I came there, slipping silently through the stair-well, and came to her front door with a lock pick. To my surprise, I heard her playing the piano! One o'clock in the morning? Perhaps that's why she was so tired looking. She was doing some of her latest assignments, and I listened happily. I felt relieved to finally solve the problem.
However, after half a minute, I felt a presence. Someone was looking through the door scope at me, but I couldn't see them. Yet I remembered that Elena had to have been turned away from the door to play the piano, and she was still playing. How could she be looking at me and play at the same time?
After a minute, she suddenly stopped playing without finishing the piece. I bent down to listen through the door.
"What?" I heard her whisper. There was a pause.
"Oh dear! I--" she suddenly cut off what she was saying to herself, or so I thought. I heard her footsteps as she escaped to another room, probably her bedroom, and close that door.
But the presence came back. Perhaps she really came back to the door to look out? I got scared, because if she recognized me, I knew our friendship would be over. I huddled below the door out of the door scope's view. I sat there silently for a minute. But the feeling of a presence didn't go away.
"Perhaps this is all my imagination," I thought. "I'll just sneak away down the hall now." So I got up.
A sudden fear seized me, and a chill ran down my spine. I looked at the hole in the door, I knew something was there, someone. I back away, and nearly tripped on myself, but I was so paralyzed with fear, I didn't care. I ran out of there down the stair-well, rather loudly.
Someone was definitely in that room. I headed home walking in the light of the moonlight, contemplating what I just felt. When I was a certain distance away, the thought came to me that perhaps I could see the top floor now, and maybe catch Elena at the window. I turned around suddenly hoping to surprise her at the window. I noticed all the lights were out on her level, so I frowned. However, a silhouette was not what I needed to see. There was a figure in the corner window looking at me, but rather than dark with light behind it, it was pale white in the black background. I nearly screamed, but I caught myself. I blinked and looked again, but it was gone. I ran home. I couldn't believe what I saw.

CHAPTER 5

It was now 2 o'clock in the morning, but I was no longer tired. I was completely terrified. I wrote down my notes with a shaky hand. I read through everything I had wrote down in the last year, and analyzed what it all meant. These were some of the notes I read were as follows:

Elena:

- physically ill: pale, thin
-mentally: disturbed, living in past, erratic behavior, not even trying to improve depression
-isolation, and love of the nights
-fear or love of Nikolai? I don't know

Nikolai:

-loves Elena before Sergei and her were engaged
-anger at her not changing
-claiming not to be jealous, but acts so nonetheless
-causes: possible jealousy? possible murder of Sergei to marry Elena?

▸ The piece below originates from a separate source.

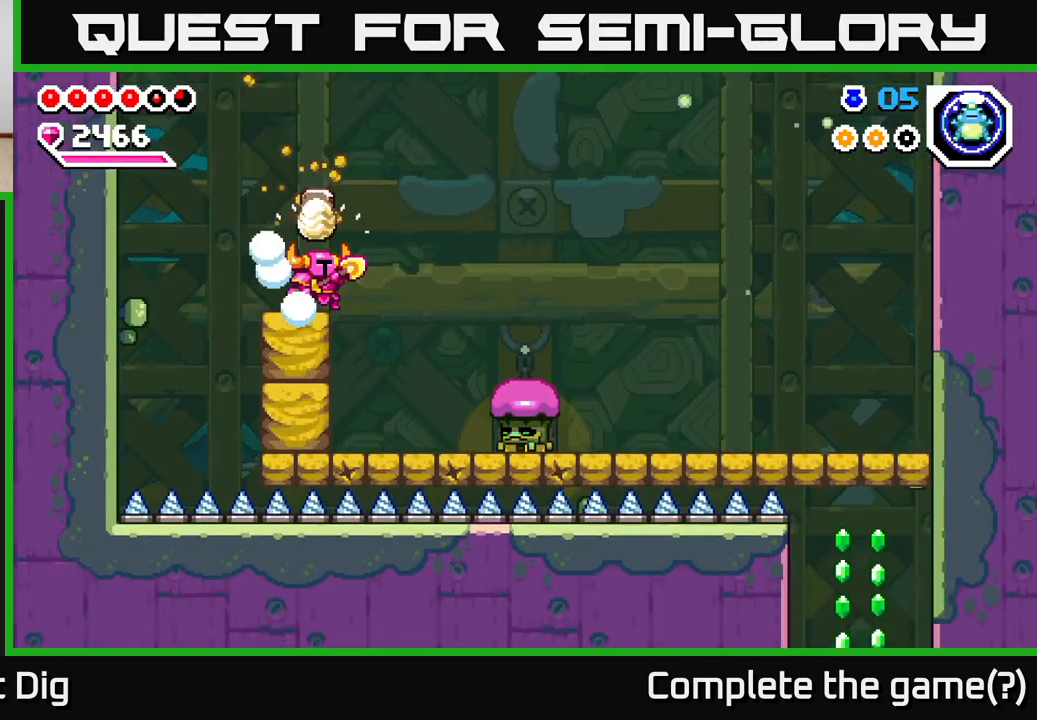
{"buttons": [], "left_stick": "down", "right_stick": "center", "events": [[133, "X", "down"], [233, "X", "up"]]}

Causes for Sergei's death:
-murder
-suicide

Causes for Elena's behavior:

-

I had yet to fill something in for causes. What I had just seen flashed through my mind, and filled me with new terror. This is what I wrote:

Someone is living with Elena. It can only mean that Sergei is alive. Why he has gone into hiding is unknown. But he is alive.

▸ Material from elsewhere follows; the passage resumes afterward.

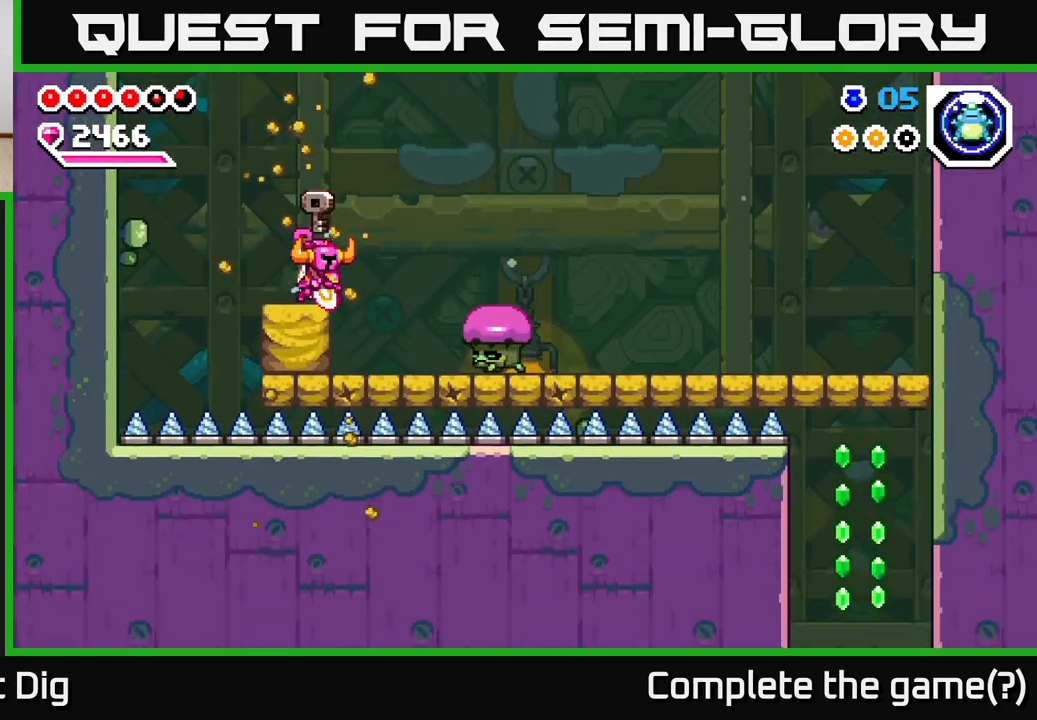
{"buttons": [], "left_stick": "center", "right_stick": "center", "events": [[100, "X", "down"], [183, "X", "up"], [267, "left_stick", "center"]]}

The next day, I showed my notes to Victor.
"I need your help. I need to solve what has happened to Sergei. I need to know!"
"Alright, alright! but are you so sure about your ideas? You think Sergei was murdered, but now you think he's alive?"
"Yes, I know, it's all foggy. But it all means something. Think about it: she is always in her house at night. Always. The only reason she could be there is to protect Sergei."
"Are you sure?"
"...No."
"And didn't you visit her apartment in the summer? Were there any signs that anyone lived there?"
"No..."
"Well, maybe this person is someone new."
"Oh. Right, hadn't thought of that."
"Also... you should be careful about making any accusations on murder. You need to be absolutely certain. You really think Nikolai would kill him?"
"I don't know."
This gave me lots of worries about whether I solved anything in the first place. Perhaps I brought up more questions than before.
However, we arranged to go back at night, and figure out what was going on. Unfortunately, time eluded us, since we were so busy with school at this time of year, that I didn't want to miss sleeping at night. Also, I was too afraid to visit her house during the day while she was away, because it would be more likely that she could catch me.

It came to March. Where we live, it hardly warms up, but we were all happy that spring was soon to be here. But it was also the one year anniversary of Sergei's disappearance. Elena by this point had lost almost all contact with reality. She played her piano pieces perfectly, but she was in a completely different world while doing it. Her favorite thing to do before she would begin a piece was to brush her hands on the keys, and pretend to do almost the whole thing without ever playing a note, and then she'd begin. What she meant by this, no one could guess, and if anyone asked her, she wouldn't answer anyway, she was so absent-minded.
However, she did approach me one day with a purpose to have a real conversation.
"Anna, I must say this to you: you have been my closest friend."
"Yes, I hope so."
"No really, I want to tell you how much I've appreciated your kindness and friendship for many years."
"...And?"
"...and, that is all. Thank you. I wish you the best with Victor."
"Thank you."
She parted then, and went home. I wrote this down too. She seemed to be in her right mind, but I got a hunch that she was saying something very important to me. Something she may never say again.

I asked Nikolai if he would like to join us in our plan to spy on Elena, and he agreed.
"Look, if this is going to help her get her reason back, I'll do anything." he said.
"We sure hope so too. You may be able to put sense in her better than anyone else. We have to do this soon, I think she was trying to tell me something the other day."
"And what was that?"
"That she may be disappearing too."
Victor and Nikolai had nothing to comment on that, but they knew what I meant.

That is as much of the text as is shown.